Search code examples
rtime-serieslarge-datacoerce

Coercing multiple time-series columns to factors in large dataframe


I would like to know if there is an "easy/quick" way to convert character variables to factor.

I am aware, that one could make a vector with the column names and then use lapply. However, I am working with a large data frame with more than 200 variables, so it would be preferable not having to write the 200+ names in the vector.

I am also aware that I can coerce the entire data frame by using lapply, type.convert and sapply, but as I am working with time series data where some is categorical, and some is numerical, I am not interested in that either.

Is there any way to use the column number in this?

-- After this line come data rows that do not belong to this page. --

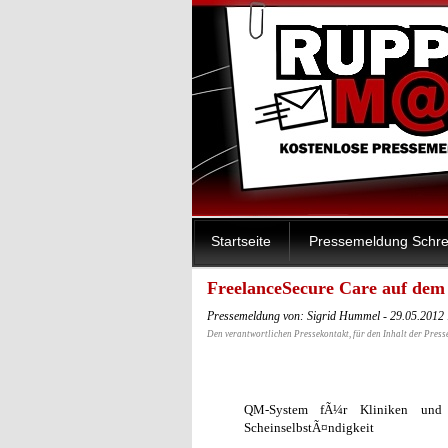
Startseite
Pressemeldung Schre
FreelanceSecure Care auf dem
Pressemeldung von: Sigrid Hummel - 29.05.2012
Den verantwortlichen Pressekontakt, für den Inhalt der Press
QM-System fÃ¼r Kliniken und s
ScheinselbstÃ¤ndigkeit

I.e. [ ,2:200]? I tried the following, but without any luck:

df[ ,2:30] <- lapply(df[ ,2:30], type.convert)
sapply(df, factor)

With the solution above, I would still have to do multiple of them, but it would still be quicker than writing all the variable names.

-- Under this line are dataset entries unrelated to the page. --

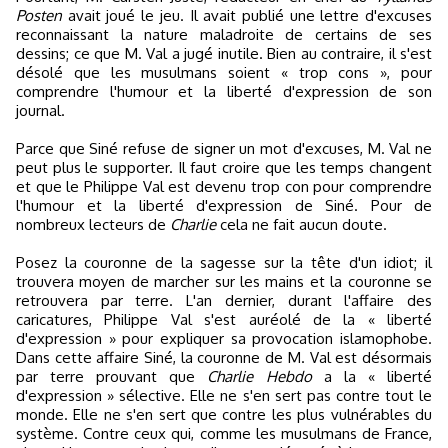
Posten
avait joué le jeu. Il avait publié une lettre d'excuses
reconnaissant la nature maladroite de certains de ses
dessins; ce que M. Val a jugé inutile. Bien au contraire, il s'est
désolé que les musulmans soient « trop cons », pour
comprendre l'humour et la liberté d'expression de son
journal.
Parce que Siné refuse de signer un mot d'excuses, M. Val ne
peut plus le supporter. Il faut croire que les temps changent
et que le Philippe Val est devenu trop con pour comprendre
l'humour et la liberté d'expression de Siné. Pour de
nombreux lecteurs de
Charlie
cela ne fait aucun doute.
Posez la couronne de la sagesse sur la tête d'un idiot; il
trouvera moyen de marcher sur les mains et la couronne se
retrouvera par terre. L'an dernier, durant l'affaire des
caricatures, Philippe Val s'est auréolé de la « liberté
d'expression » pour expliquer sa provocation islamophobe.
Dans cette affaire Siné, la couronne de M. Val est désormais
par terre prouvant que
Charlie Hebdo
a la « liberté
d'expression » sélective. Elle ne s'en sert pas contre tout le
monde. Elle ne s'en sert que contre les plus vulnérables du
système. Contre ceux qui, comme les musulmans de France,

I also have a feeling a loop might be usable here, but I would not be sure of how to write it out, or if it is even a way to do it.


Solution

  • As you write, that you need to convert (all?) character variables to factors, you could use mutate_if from dplyr

    library(dplyr)
    mutate_if(df, is.character, as.factor)
    

    With this you only operate on columns for which is.character returns TRUE, so you don't need to worry about the column positions or names.